Last Thursday, on May 24, US President Donald Trump cancelled his meeting with DPRK leader Kim Jong-Un scheduled for June 12 in Singapore. The next day it was announced that negotiations still could take place, but it is clear that the sides will drive a hard bargain. In his interview for valdaiclub.com, Andrei Lankov, professor at the Kookmin University (Seoul), discussed the background of what is happening, the tactics of Trump and Kim and the possible scenarios for the future.
Over the past 4-5 months, North Korea has held an unusually mild position. It made some concessions, agreed to many things and gave up on positions which could be used for bargaining at the negotiations. Here are the most eloquent examples. First, it was the unilateral moratorium on launching missiles and conducting nuclear tests. Second, the verbal agreement to tolerate US-South Korea maneuvers – not any, but some. Third, the recent closure of the nuclear test site. Fourth, releasing the Americans detained in the DPRK for what is considered illegal in the country.

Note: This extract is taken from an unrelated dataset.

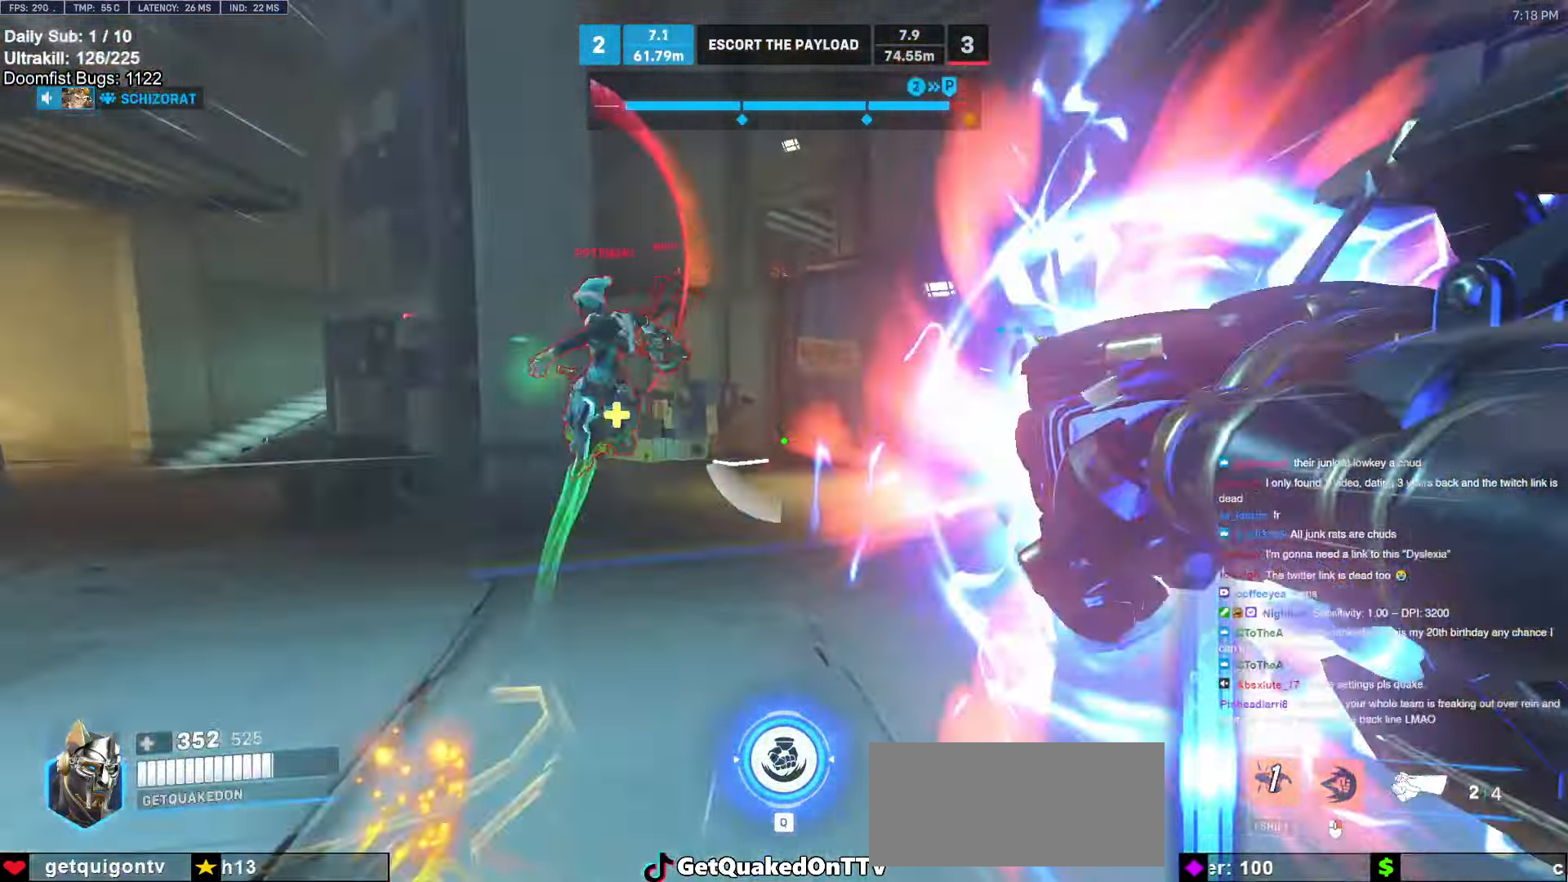
{"keys": ["d", "melee"], "mouse": ["left"], "events": [[367, "mouse_left", "down"], [417, "melee", "down"], [450, "d", "down"], [500, "w", "up"]]}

In fact, all of these concessions were inevitable, but it is one thing when you make them unilaterally and quite another when you make them in exchange for reciprocal concessions on the part of the other side. The process was complicated by vice president Pence and national security adviser Bolton, who insisted that North Korea must hand over everything in line with the Libyan scenario. They did not say a single word about any reciprocal concessions.
In this situation, North Koreans decided to snarl and made two rather tough statements. The DPRK delegations quite impolitely, but in its own style, boycotted the joint meeting on preparations for the summit. Most likely, they just wanted to show that they were outraged with what was going on and to require some concessions or at least more cautious expressions. I must say that they had every reason for such anxiety, although they did behave too roughly.
At that moment an interesting thing happened. In the past, we saw North Koreans quitting the negotiation process after seemingly innocent moves made by their rivals, and it was hilarious to see Americans using the same technique. Unexpectedly, Trump said that North Korean statements (understandable and rather mild by their standards) are an indication that the DPRK does not want to negotiate, and cancelled the meeting.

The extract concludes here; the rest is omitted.